作者投稿和查稿 主编审稿 专家审稿 编委审稿 远程编辑

计算机工程 ›› 2024, Vol. 50 ›› Issue (8): 353-362. doi: 10.19678/j.issn.1000-3428.0068182

• 开发研究与工程应用 • 上一篇    下一篇

一种基于TVM的算子生成加速策略

高伟1, 李帅龙2, 茆琳3, 王磊2, 李颖颖4, 韩林1,*()   

  1. 1. 郑州大学国家超级计算郑州中心, 河南 郑州 450001
    2. 郑州大学计算机与人工智能学院, 河南 郑州 450001
    3. 92196部队19分队, 山东 青岛 266000
    4. 信息工程大学网络空间安全学院, 河南 郑州 450001
  • 收稿日期:2023-08-04 出版日期:2024-08-15 发布日期:2024-08-09
  • 通讯作者: 韩林
  • 基金资助:
    河南省重大科技专项(221100210600)

One Acceleration Strategy for Operator Generation Based on TVM

Wei GAO1, Shuailong LI2, Lin MAO3, Lei WANG2, Yingying LI4, Lin HAN1,*()   

  1. 1. National Supercomputing Center in Zhengzhou, Zhengzhou University, Zhengzhou 450001, Henan, China
    2. School of Computer and Artificial Intelligence, Zhengzhou University, Zhengzhou 450001, Henan, China
    3. 19th Squadron, 92196 Troop, Qingdao 266000, Shandong, China
    4. School of Cyberspace Security, Information Engineering University, Zhengzhou 450001, Henan, China
  • Received:2023-08-04 Online:2024-08-15 Published:2024-08-09
  • Contact: Lin HAN

摘要:

随着人工智能(AI)的飞速发展,新算子和底层硬件层出不穷,这给算子库的开发和维护带来了巨大的工作量。单纯基于手工优化来解决AI模型的性能和效率很容易出现瓶颈。TVM深度学习编译器通过代码的自动化生成减轻了手工优化的负担,但同时也存在搜索时间长的问题。为此,针对TVM的自动化代码生成框架Ansor,提出基于梯度提升算法的新代价模型和基于预定义规则的调度空间剪枝优化2种优化策略,旨在加速TVM的自动化代码生成过程,实现模型快速落地与部署,并进一步为人工智能技术的应用提供更高效的解决方案。实验结果表明,通过应用优化后代价模型可以在不损失推理时间的前提下,使得在x86 CPU平台上模型的调优时间减少30%~35%,同时优化后算子性能最高可提升22%,使得在深度计算单元(DCU)平台上模型的调优时间减少20%左右,同时优化后算子平均性能提升5.7%,此外,基于预定义规则的剪枝策略可以有效提升代价模型的收敛速度,并且在原有最佳迭代次数下,模型推理时间可提高7.4%。

关键词: 深度学习编译器, 代价模型, 梯度提升算法, 剪枝策略, 自动调优

Abstract:

With the rapid development of Artificial Intelligence (AI), the continuous emergence of new operators and underlying hardware has increased the workload associated with the development and maintenance of operator libraries. Relying solely on manual optimization to improve the performance and efficiency of AI models can result in bottlenecks.

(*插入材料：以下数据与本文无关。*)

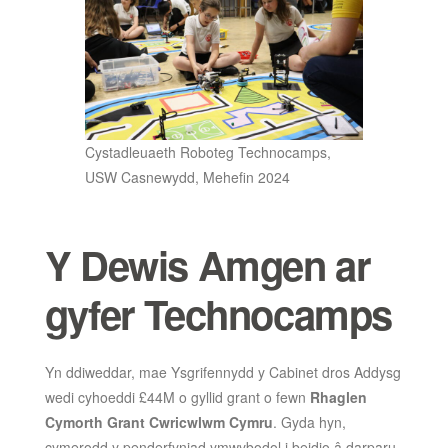
Cystadleuaeth Roboteg Technocamps,
USW Casnewydd, Mehefin 2024
Y Dewis Amgen ar
gyfer Technocamps
Yn ddiweddar, mae Ysgrifennydd y Cabinet dros Addysg
wedi cyhoeddi £44M o gyllid grant o fewn
Rhaglen
Cymorth Grant Cwricwlwm Cymru
. Gyda hyn,
cymerodd y penderfyniad ymwybodol i beidio â darparu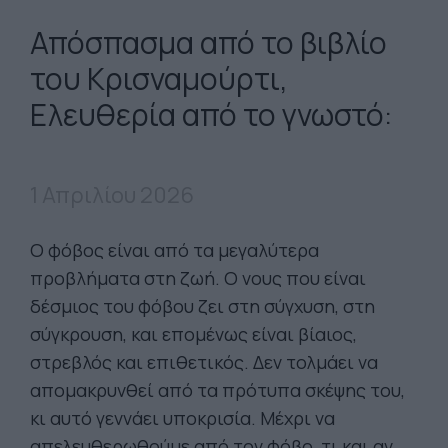
Απόσπασμα από το βιβλίο
του Κρισναμούρτι,
Ελευθερία από το γνωστό:
1 Απριλίου 2026
Ο φόβος είναι από τα μεγαλύτερα
προβλήματα στη ζωή. Ο νους που είναι
δέσμιος του φόβου ζει στη σύγχυση, στη
σύγκρουση, και επομένως είναι βίαιος,
στρεβλός και επιθετικός. Δεν τολμάει να
απομακρυνθεί από τα πρότυπα σκέψης του,
κι αυτό γεννάει υποκρισία. Μέχρι να
απελευθερωθούμε από τον φόβο, τι και αν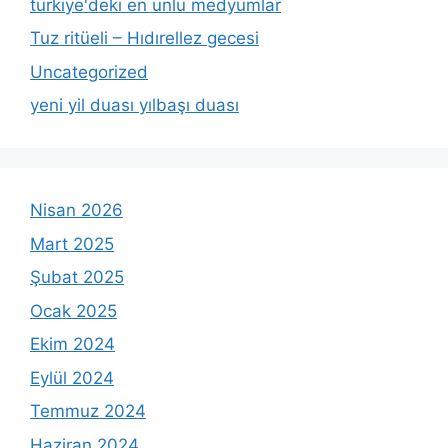
türkiye'deki en ünlü medyumlar
Tuz ritüeli – Hıdırellez gecesi
Uncategorized
yeni yil duası yılbaşı duası
Nisan 2026
Mart 2025
Şubat 2025
Ocak 2025
Ekim 2024
Eylül 2024
Temmuz 2024
Haziran 2024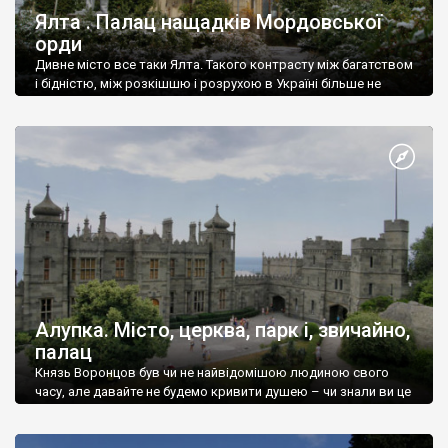
Ялта . Палац нащадків Мордовської
орди
Дивне місто все таки Ялта. Такого контрасту між багатством
і бідністю, між розкішшю і розрухою в Україні більше не
знайдеш.
Алупка. Місто, церква, парк і, звичайно,
палац
Князь Воронцов був чи не найвідомішою людиною свого
часу, але давайте не будемо кривити душею – чи знали ви це
прізвище до відвідин Алупки? Мабуть все таки ні.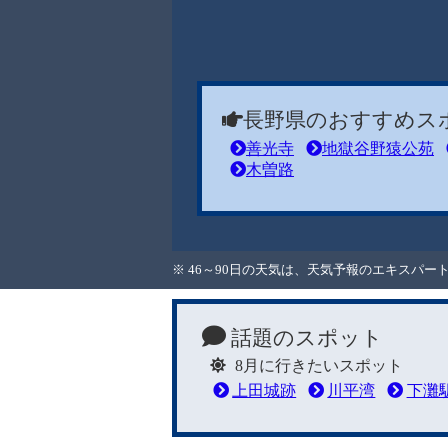
長野県のおすすめス
善光寺
地獄谷野猿公苑
木曽路
※ 46～90日の天気は、天気予報のエキスパ
話題のスポット
8月に行きたいスポット
上田城跡
川平湾
下灘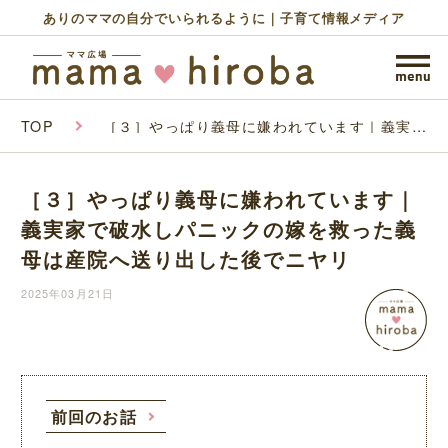
ありのママの自分でいられるように｜子育て情報メディア
TOP
［３］やっぱり義母に嫌われています｜義実家
で破水しパニックの嫁を救った義母は産院へ送
り出した後でニヤリ
［３］やっぱり義母に嫌われています｜
義実家で破水しパニックの嫁を救った義
母は産院へ送り出した後でニヤリ
2025年03月21日
前回のお話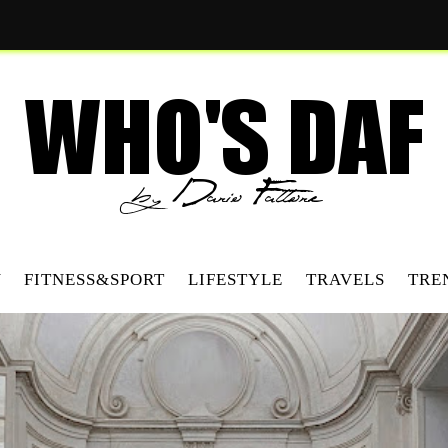
Y
FITNESS&SPORT
LIFESTYLE
TRAVELS
TRE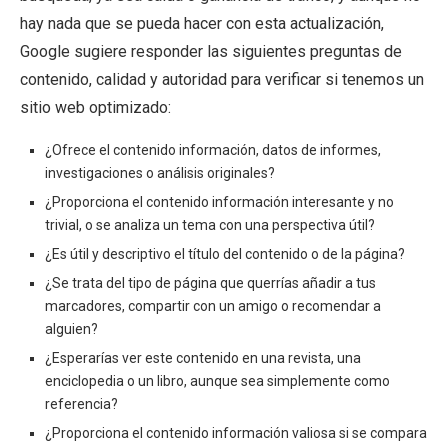
hay nada que se pueda hacer con esta actualización,
Google sugiere responder las siguientes preguntas de
contenido, calidad y autoridad para verificar si tenemos un
sitio web optimizado:
¿Ofrece el contenido información, datos de informes,
investigaciones o análisis originales?
¿Proporciona el contenido información interesante y no
trivial, o se analiza un tema con una perspectiva útil?
¿Es útil y descriptivo el título del contenido o de la página?
¿Se trata del tipo de página que querrías añadir a tus
marcadores, compartir con un amigo o recomendar a
alguien?
¿Esperarías ver este contenido en una revista, una
enciclopedia o un libro, aunque sea simplemente como
referencia?
¿Proporciona el contenido información valiosa si se compara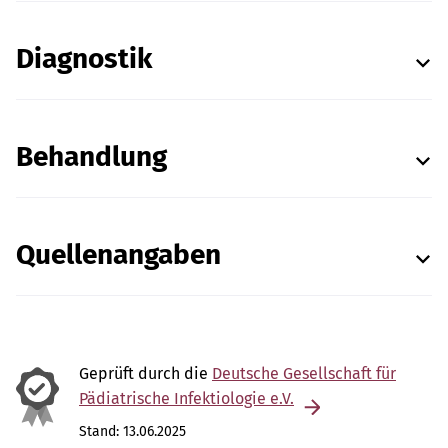
Diagnostik
Behandlung
Quellenangaben
Geprüft durch die
Deutsche Gesellschaft für
Pädiatrische Infektiologie e.V.
Stand:
13.06.2025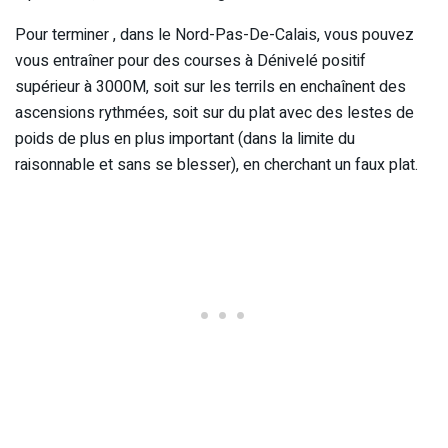
Pour terminer , dans le Nord-Pas-De-Calais, vous pouvez
vous entraîner pour des courses à Dénivelé positif
supérieur à 3000M, soit sur les terrils en enchaînent des
ascensions rythmées, soit sur du plat avec des lestes de
poids de plus en plus important (dans la limite du
raisonnable et sans se blesser), en cherchant un faux plat.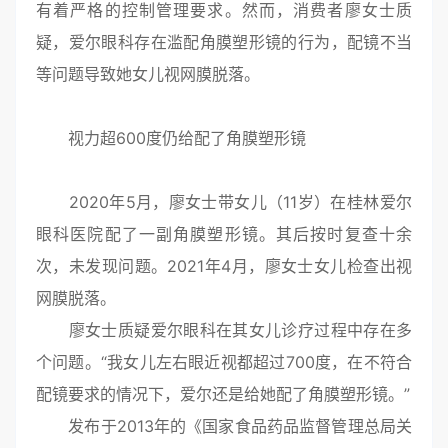
有着严格的控制管理要求。然而，消费者廖女士质
疑，爱尔眼科存在滥配角膜塑形镜的行为，配镜不当
等问题导致她女儿视网膜脱落。
视力超600度仍给配了角膜塑形镜
2020年5月，廖女士带女儿（11岁）在桂林爱尔
眼科医院配了一副角膜塑形镜。其后按时复查十余
次，未发现问题。2021年4月，廖女士女儿检查出视
网膜脱落。
廖女士质疑爱尔眼科在其女儿诊疗过程中存在多
个问题。“我女儿左右眼近视都超过700度，在不符合
配镜要求的情况下，爱尔还是给她配了角膜塑形镜。”
发布于2013年的《国家食品药品监督管理总局关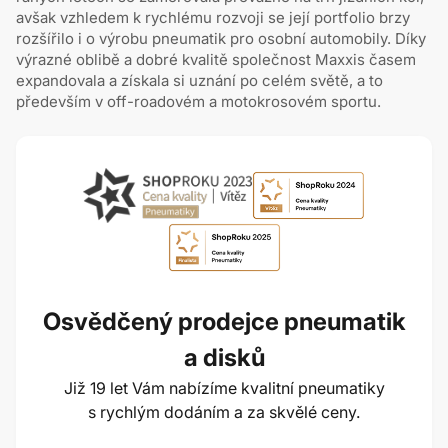
avšak vzhledem k rychlému rozvoji se její portfolio brzy
rozšířilo i o výrobu pneumatik pro osobní automobily. Díky
výrazné oblibě a dobré kvalitě společnost Maxxis časem
expandovala a získala si uznání po celém světě, a to
především v off-roadovém a motokrosovém sportu.
Osvědčený prodejce pneumatik
a disků
Již 19 let Vám nabízíme kvalitní pneumatiky
s rychlým dodáním a za skvělé ceny.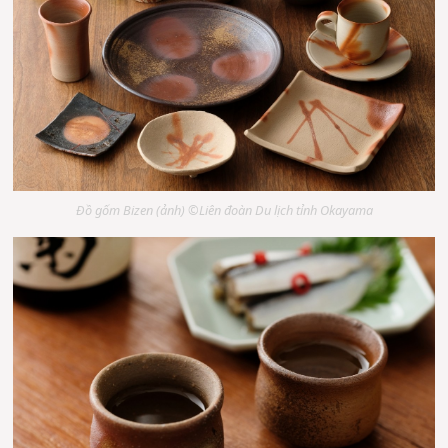
Đồ gốm Bizen (ảnh) ©Liên đoàn Du lịch tỉnh Okayama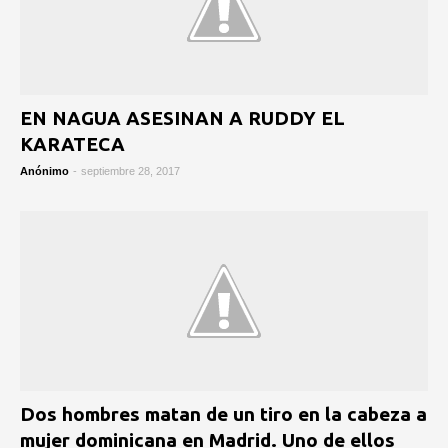
EN NAGUA ASESINAN A RUDDY EL
KARATECA
Anónimo
-
septiembre 28, 2017
Dos hombres matan de un tiro en la cabeza a
mujer dominicana en Madrid. Uno de ellos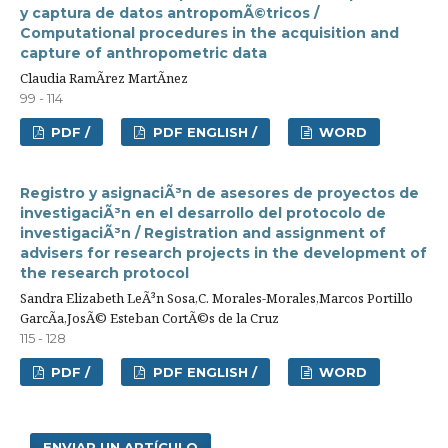
y captura de datos antropomÃ©tricos /
Computational procedures in the acquisition and
capture of anthropometric data
Claudia RamÃ­rez MartÃ­nez
99 - 114
PDF /
PDF ENGLISH /
WORD
Registro y asignaciÃ³n de asesores de proyectos de
investigaciÃ³n en el desarrollo del protocolo de
investigaciÃ³n / Registration and assignment of
advisers for research projects in the development of
the research protocol
Sandra Elizabeth LeÃ³n Sosa,C. Morales-Morales,Marcos Portillo
GarcÃ­a,JosÃ© Esteban CortÃ©s de la Cruz
115 - 128
PDF /
PDF ENGLISH /
WORD
ENVIAR UN ARTÍCULO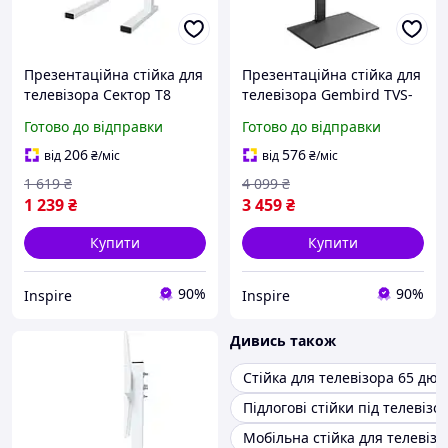
Презентаційна стійка для
Презентаційна стійка для
телевізора Сектор T8
телевізора Gembird TVS-
White
55T-02
Готово до відправки
Готово до відправки
206
576
від
₴
/міс
від
₴
/міс
1 619
₴
4 099
₴
1 239
₴
3 459
₴
Купити
Купити
90%
90%
Inspire
Inspire
Дивись також
Стійка для телевізора 65 дюй
Підлогові стійки під телевізо
Мобільна стійка для телевізо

The TVM deep learning compiler alleviates the burden of manual optimization through automated code generation. However, it also suffers from long search times. To address this issue, this study proposes two optimization strategies for Ansor, an automated code generation framework for TVM. The first strategy introduces a new cost model based on a gradient boosting algorithm, whereas the second strategy involves pruning the scheduling space based on predefined rules. The two optimization strategies aim to accelerate the automated code generation process of TVM, enabling quick deployment and implementation of models and providing more efficient solutions for the application of AI technology. The experimental results show that by applying the optimized cost model, the tuning time of the model on the x86 CPU platform can be reduced by 30% to 35% without losing inference time. Simultaneously, the performance of the optimized operator can be improved by up to 22%, thereby reducing the tuning time of the model on the Deep Computing Unit (DCU) platform by approximately 20%. Simultaneously, the average performance of the optimized operator can be improved by 5.7%. In addition, a pruning strategy based on predefined rules can effectively improve the convergence speed of the cost model, and the inference time of the model can be increased by 7.4% under the original optimal number of iterations.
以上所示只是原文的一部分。